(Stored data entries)

--*--

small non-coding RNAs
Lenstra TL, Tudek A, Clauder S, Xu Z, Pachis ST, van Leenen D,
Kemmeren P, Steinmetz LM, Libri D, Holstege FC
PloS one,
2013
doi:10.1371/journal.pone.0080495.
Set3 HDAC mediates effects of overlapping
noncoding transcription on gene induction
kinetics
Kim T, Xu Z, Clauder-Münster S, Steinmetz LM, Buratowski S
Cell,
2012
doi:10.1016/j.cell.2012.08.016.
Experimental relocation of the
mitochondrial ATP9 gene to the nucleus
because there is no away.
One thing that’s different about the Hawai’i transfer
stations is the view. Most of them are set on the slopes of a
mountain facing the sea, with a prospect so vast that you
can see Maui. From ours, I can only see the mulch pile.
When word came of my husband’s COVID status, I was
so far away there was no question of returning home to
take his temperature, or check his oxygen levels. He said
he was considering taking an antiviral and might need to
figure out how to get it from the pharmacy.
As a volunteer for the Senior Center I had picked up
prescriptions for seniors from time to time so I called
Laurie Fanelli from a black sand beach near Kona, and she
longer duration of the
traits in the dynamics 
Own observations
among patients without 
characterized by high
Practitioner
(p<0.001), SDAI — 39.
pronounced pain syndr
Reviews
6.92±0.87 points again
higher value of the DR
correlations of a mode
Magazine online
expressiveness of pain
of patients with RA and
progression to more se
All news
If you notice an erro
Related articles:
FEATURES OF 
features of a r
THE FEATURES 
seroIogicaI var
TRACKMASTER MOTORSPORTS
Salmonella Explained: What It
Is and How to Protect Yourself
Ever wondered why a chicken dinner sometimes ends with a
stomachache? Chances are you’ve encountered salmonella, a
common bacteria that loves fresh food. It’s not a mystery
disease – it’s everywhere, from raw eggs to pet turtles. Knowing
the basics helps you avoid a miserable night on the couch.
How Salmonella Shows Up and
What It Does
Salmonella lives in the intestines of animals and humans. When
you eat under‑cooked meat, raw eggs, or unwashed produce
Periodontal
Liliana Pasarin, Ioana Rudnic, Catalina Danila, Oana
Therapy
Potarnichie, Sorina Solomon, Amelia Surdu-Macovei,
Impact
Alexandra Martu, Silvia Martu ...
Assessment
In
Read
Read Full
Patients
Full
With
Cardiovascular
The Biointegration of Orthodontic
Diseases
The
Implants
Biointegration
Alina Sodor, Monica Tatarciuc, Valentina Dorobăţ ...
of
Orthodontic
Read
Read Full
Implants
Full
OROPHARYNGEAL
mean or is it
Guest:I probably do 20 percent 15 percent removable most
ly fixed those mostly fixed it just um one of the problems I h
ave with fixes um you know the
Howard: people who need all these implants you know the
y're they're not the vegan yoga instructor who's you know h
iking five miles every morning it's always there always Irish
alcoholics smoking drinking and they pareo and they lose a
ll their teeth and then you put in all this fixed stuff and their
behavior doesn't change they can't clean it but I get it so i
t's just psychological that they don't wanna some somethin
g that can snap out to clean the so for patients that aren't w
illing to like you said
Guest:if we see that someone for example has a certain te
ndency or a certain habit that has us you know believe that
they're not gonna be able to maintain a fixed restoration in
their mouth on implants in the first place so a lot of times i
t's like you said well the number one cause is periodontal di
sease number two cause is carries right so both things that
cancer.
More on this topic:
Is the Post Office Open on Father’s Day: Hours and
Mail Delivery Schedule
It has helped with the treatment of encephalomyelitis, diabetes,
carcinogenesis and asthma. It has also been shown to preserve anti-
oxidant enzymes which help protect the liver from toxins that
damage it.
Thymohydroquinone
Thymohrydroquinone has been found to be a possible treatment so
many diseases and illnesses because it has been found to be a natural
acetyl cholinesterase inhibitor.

--*--

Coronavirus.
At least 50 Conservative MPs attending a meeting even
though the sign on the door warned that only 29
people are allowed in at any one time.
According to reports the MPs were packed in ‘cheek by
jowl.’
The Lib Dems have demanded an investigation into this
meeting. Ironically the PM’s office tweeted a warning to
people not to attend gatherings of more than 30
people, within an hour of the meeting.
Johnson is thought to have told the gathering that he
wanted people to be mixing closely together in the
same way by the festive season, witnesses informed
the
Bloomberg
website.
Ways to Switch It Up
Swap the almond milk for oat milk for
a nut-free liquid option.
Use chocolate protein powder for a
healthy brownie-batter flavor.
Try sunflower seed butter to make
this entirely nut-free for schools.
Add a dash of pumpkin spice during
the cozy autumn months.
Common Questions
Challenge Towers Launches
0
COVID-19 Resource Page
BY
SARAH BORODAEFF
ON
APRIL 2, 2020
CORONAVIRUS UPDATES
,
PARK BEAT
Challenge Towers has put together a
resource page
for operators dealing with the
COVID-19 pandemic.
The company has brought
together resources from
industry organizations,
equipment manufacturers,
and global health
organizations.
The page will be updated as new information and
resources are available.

--*--

DIRECTIONS
Working from the records above, write out verbatim only the lines from the line containing "mountain facing the" through the line containing "ave with fixes um you know the".

RESPONSE BOX
mountain facing the sea, with a prospect so vast that you
can see Maui. From ours, I can only see the mulch pile.
When word came of my husband’s COVID status, I was
so far away there was no question of returning home to
take his temperature, or check his oxygen levels. He said
he was considering taking an antiviral and might need to
figure out how to get it from the pharmacy.
As a volunteer for the Senior Center I had picked up
prescriptions for seniors from time to time so I called
Laurie Fanelli from a black sand beach near Kona, and she
longer duration of the
traits in the dynamics 
Own observations
among patients without 
characterized by high
Practitioner
(p<0.001), SDAI — 39.
pronounced pain syndr
Reviews
6.92±0.87 points again
higher value of the DR
correlations of a mode
Magazine online
expressiveness of pain
of patients with RA and
progression to more se
All news
If you notice an erro
Related articles:
FEATURES OF 
features of a r
THE FEATURES 
seroIogicaI var
TRACKMASTER MOTORSPORTS
Salmonella Explained: What It
Is and How to Protect Yourself
Ever wondered why a chicken dinner sometimes ends with a
stomachache? Chances are you’ve encountered salmonella, a
common bacteria that loves fresh food. It’s not a mystery
disease – it’s everywhere, from raw eggs to pet turtles. Knowing
the basics helps you avoid a miserable night on the couch.
How Salmonella Shows Up and
What It Does
Salmonella lives in the intestines of animals and humans. When
you eat under‑cooked meat, raw eggs, or unwashed produce
Periodontal
Liliana Pasarin, Ioana Rudnic, Catalina Danila, Oana
Therapy
Potarnichie, Sorina Solomon, Amelia Surdu-Macovei,
Impact
Alexandra Martu, Silvia Martu ...
Assessment
In
Read
Read Full
Patients
Full
With
Cardiovascular
The Biointegration of Orthodontic
Diseases
The
Implants
Biointegration
Alina Sodor, Monica Tatarciuc, Valentina Dorobăţ ...
of
Orthodontic
Read
Read Full
Implants
Full
OROPHARYNGEAL
mean or is it
Guest:I probably do 20 percent 15 percent removable most
ly fixed those mostly fixed it just um one of the problems I h
ave with fixes um you know the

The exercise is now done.